Additionally, Scopeware Vision creates a thumbnail for each object indexed. Images in a thumbnail help you find the right one, of course, but amazingly enough formatted documents have a recognizable look and can be found via the thumbnail.

Essentially, Scopeware Vision is another index utility that reads files, indexes the words in each file for fast retrieval, and provides a search screen to find and present files. We discussed dtSearch not too long ago, which did much the same thing.

Yet calling Scopeware Vision just another index utility does it a great injustice. Information retrieval should fit the person doing the retrieving, not vice versa. For too long we had to conform to what the computer gave us, and now visual learners have an index utility that presents information geared for them.

Like all good indexers, Scopeware Vision works fast, offers plenty of search flexibility and will launch the appropriate application if you click on the thumbnail. You can filter your searches for any type of Microsoft Office document (or all types at once), e-mail (if you use Outlook or Outlook Express), text, HTML, pictures, sounds, MP3 or video files, and search a block of time. Know you received an invoice via e-mail three weeks ago? Use the Streams Wizard and five mouse clicks will select e-mails including the word invoice received between two and four weeks ago.

Another nice feature is the transparency mode. When you put the cursor on a card in the time stream, it changes to yellow for contrast and the cards in front blocking your view fade to near invisibility. This lets you see the tiny thumbnail on the card and puts the larger thumbnail up in the right corner of the screen.
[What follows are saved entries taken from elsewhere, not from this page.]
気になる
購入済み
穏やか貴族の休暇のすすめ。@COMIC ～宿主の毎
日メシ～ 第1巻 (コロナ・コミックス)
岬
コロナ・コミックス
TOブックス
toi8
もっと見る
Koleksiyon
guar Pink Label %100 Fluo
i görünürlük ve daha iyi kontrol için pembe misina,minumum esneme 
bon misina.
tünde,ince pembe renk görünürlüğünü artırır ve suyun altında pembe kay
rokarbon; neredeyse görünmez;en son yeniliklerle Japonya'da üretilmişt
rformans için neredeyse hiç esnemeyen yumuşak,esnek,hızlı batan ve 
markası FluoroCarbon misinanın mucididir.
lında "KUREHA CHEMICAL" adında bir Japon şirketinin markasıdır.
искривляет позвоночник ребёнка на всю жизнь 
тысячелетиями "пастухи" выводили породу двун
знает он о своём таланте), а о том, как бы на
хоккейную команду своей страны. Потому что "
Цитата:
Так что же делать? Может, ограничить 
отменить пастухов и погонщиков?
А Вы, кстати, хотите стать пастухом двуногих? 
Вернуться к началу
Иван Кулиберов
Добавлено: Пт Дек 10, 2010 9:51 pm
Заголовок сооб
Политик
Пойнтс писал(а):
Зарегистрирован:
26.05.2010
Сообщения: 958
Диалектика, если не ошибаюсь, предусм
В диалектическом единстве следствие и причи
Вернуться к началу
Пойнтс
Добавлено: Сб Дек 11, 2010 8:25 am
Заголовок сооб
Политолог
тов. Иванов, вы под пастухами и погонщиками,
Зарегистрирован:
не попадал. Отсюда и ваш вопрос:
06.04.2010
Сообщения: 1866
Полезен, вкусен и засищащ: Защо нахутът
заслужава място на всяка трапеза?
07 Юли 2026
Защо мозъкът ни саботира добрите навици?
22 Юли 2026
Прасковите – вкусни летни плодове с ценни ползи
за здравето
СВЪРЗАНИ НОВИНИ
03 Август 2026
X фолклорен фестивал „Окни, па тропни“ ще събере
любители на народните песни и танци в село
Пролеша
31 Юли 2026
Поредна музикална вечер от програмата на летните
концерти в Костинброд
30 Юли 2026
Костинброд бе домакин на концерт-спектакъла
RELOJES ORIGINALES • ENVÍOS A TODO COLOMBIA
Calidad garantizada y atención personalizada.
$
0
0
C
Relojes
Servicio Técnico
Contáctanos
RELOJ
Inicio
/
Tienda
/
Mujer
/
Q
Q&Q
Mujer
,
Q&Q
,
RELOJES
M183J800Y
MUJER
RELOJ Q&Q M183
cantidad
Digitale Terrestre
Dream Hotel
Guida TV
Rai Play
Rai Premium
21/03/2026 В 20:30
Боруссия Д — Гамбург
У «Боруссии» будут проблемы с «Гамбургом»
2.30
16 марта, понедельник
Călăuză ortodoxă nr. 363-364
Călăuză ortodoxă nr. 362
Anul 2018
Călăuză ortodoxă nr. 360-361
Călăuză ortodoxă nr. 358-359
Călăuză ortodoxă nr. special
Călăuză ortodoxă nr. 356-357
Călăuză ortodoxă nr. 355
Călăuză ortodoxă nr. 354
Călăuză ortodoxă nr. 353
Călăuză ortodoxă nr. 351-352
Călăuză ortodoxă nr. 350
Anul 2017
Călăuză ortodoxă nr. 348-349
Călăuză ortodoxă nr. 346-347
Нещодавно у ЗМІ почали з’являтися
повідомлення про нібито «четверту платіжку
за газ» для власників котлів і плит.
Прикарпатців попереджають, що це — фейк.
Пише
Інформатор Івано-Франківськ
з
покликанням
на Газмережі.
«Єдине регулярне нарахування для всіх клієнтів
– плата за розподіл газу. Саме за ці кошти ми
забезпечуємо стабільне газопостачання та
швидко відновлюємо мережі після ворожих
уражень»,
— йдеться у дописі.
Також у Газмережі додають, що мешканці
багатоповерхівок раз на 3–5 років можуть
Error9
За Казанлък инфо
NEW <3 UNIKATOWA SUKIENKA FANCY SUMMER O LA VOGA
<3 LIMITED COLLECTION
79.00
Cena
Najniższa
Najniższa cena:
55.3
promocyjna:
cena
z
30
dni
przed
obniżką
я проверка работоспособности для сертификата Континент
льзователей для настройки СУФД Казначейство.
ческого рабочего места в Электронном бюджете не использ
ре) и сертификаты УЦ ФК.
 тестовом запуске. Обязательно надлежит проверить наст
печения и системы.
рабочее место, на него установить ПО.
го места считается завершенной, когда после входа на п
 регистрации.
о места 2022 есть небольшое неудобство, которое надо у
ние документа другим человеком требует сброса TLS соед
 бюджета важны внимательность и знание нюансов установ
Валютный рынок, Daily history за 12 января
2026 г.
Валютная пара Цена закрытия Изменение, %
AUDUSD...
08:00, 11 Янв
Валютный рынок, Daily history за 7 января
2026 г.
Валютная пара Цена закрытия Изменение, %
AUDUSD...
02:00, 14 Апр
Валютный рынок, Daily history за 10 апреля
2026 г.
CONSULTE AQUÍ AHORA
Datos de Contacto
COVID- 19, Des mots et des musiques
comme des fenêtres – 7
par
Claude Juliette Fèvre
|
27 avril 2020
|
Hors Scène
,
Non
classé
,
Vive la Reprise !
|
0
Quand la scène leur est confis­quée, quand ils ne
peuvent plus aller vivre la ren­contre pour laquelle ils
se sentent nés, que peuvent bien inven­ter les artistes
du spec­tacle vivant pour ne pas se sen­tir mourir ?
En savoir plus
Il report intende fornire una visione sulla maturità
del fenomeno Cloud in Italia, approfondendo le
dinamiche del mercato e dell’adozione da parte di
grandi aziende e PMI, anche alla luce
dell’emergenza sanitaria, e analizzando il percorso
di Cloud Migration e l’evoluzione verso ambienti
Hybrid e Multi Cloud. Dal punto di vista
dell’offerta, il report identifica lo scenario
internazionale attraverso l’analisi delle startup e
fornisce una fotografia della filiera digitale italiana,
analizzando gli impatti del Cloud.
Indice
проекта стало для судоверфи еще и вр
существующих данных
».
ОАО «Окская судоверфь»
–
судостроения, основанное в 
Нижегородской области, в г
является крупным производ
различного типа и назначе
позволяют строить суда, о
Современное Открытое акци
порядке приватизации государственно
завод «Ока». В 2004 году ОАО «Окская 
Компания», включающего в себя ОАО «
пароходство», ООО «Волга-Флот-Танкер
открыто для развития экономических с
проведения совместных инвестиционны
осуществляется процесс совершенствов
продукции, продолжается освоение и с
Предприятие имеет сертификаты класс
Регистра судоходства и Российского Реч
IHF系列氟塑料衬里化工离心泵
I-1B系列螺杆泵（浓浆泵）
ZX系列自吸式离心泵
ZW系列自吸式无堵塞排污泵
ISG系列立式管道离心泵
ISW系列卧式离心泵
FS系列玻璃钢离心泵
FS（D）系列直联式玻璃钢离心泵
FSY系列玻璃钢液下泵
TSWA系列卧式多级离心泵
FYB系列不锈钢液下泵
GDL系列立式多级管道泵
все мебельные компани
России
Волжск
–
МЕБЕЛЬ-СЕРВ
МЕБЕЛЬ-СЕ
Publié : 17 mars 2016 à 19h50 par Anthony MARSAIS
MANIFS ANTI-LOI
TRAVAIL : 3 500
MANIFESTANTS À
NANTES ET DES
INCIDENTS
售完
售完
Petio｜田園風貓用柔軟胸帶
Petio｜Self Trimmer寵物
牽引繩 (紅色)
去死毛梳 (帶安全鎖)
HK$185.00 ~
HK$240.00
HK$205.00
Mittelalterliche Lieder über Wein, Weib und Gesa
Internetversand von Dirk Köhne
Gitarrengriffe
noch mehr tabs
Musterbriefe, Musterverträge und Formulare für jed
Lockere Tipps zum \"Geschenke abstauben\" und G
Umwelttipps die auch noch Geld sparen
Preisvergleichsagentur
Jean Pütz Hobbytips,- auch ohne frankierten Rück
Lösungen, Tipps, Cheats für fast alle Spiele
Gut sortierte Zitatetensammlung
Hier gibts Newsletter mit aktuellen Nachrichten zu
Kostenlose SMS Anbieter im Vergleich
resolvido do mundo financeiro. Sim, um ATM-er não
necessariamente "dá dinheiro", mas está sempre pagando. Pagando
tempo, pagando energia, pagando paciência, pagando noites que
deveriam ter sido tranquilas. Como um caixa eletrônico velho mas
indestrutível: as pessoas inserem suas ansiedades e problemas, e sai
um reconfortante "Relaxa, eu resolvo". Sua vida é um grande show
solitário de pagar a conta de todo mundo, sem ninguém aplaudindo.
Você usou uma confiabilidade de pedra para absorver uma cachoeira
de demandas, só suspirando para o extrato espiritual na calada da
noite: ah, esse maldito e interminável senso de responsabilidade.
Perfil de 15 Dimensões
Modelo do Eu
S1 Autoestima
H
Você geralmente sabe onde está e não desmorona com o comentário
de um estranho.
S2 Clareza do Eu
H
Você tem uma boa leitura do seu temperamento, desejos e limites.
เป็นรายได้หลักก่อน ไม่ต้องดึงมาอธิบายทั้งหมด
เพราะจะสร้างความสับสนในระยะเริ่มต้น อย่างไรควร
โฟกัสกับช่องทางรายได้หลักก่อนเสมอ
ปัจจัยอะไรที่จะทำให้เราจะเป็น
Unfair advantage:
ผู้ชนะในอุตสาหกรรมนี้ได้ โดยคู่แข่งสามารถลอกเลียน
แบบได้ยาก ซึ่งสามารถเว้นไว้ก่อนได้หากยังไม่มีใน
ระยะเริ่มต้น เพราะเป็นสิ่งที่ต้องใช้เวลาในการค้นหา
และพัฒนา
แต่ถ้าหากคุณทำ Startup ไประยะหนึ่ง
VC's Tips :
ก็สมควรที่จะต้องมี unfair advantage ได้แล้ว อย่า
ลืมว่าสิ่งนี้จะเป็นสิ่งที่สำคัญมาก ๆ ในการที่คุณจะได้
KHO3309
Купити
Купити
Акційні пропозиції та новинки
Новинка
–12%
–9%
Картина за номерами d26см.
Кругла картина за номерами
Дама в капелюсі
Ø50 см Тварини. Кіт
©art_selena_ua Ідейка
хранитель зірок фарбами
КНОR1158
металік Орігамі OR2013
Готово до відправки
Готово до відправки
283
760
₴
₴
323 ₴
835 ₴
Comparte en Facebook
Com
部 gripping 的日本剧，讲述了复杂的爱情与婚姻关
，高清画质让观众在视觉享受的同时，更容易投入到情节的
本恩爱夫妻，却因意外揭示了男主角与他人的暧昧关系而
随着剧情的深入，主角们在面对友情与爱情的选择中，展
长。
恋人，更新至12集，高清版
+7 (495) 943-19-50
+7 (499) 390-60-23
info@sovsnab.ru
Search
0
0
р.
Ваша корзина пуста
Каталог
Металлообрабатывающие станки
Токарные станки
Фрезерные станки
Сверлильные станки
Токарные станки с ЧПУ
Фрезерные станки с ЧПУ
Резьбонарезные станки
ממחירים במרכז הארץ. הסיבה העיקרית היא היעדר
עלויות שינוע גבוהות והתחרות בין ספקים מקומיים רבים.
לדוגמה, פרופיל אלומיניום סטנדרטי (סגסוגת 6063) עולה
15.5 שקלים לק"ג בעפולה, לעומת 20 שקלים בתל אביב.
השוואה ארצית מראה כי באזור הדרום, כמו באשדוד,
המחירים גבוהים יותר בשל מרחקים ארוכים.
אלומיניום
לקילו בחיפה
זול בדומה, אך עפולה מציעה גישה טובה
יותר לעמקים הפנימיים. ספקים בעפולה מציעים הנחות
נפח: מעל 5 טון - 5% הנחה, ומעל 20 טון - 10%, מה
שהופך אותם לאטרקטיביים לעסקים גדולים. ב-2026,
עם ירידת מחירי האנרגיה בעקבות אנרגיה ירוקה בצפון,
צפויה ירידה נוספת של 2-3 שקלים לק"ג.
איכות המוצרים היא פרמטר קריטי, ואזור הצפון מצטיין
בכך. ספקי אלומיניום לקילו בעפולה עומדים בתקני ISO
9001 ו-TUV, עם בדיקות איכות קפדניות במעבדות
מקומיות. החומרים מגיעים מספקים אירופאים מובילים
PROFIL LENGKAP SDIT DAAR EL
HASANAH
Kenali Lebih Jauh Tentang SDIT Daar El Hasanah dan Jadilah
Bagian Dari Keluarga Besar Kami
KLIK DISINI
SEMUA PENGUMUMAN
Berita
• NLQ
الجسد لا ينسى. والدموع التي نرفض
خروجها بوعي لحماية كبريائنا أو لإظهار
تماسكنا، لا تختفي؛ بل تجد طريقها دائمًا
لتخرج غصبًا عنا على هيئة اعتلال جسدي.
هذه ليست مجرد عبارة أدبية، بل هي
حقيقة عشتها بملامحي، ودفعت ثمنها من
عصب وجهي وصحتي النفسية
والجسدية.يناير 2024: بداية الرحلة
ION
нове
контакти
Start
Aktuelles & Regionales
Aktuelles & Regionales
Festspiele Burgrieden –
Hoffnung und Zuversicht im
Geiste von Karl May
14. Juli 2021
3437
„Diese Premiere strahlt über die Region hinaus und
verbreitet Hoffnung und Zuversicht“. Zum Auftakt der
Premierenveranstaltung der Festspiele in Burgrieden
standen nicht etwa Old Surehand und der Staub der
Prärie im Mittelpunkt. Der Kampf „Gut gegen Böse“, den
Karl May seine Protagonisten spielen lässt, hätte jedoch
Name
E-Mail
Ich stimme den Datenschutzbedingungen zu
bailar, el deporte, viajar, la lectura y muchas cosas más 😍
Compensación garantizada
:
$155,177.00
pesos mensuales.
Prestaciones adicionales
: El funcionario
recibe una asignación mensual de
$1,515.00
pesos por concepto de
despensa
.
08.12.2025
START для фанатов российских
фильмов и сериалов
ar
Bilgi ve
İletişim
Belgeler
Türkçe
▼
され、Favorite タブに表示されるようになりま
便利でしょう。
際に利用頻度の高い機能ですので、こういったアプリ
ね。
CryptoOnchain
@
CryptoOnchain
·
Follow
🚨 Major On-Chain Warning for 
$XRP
The larger view displays the first page a bit larger along with the first few lines of the file. The glyph indicating the file type appears in the upper left corner of the thumbnail, such as the icon for Word or an envelope for e-mail. If you click on the document title or the thumbnail image, the appropriate application will launch and load the file. A line called Operations under the title offers shortcuts to open, print, delete, properties, send to, and open with functions.

Streams can be saved and retrieved quickly. For example, you might make a stream for all e-mail containing the words Jefferson Project or all letters you send per month to valued customers. This feature turns the index program into a business database of sorts.

Scopeware Vision will ship early this year. The basic Vision product I tested in beta will be free, and include Outlook and Outlook Express e-mail integration. If you want the Personal version, which adds Outlook calendar and contacts, it will cost about $50. The Professional version adds support for networked drives and bumps the price around $100. Enterprise versions with scanning, optical character recognition and wireless support will be priced per seat with volume discounts available.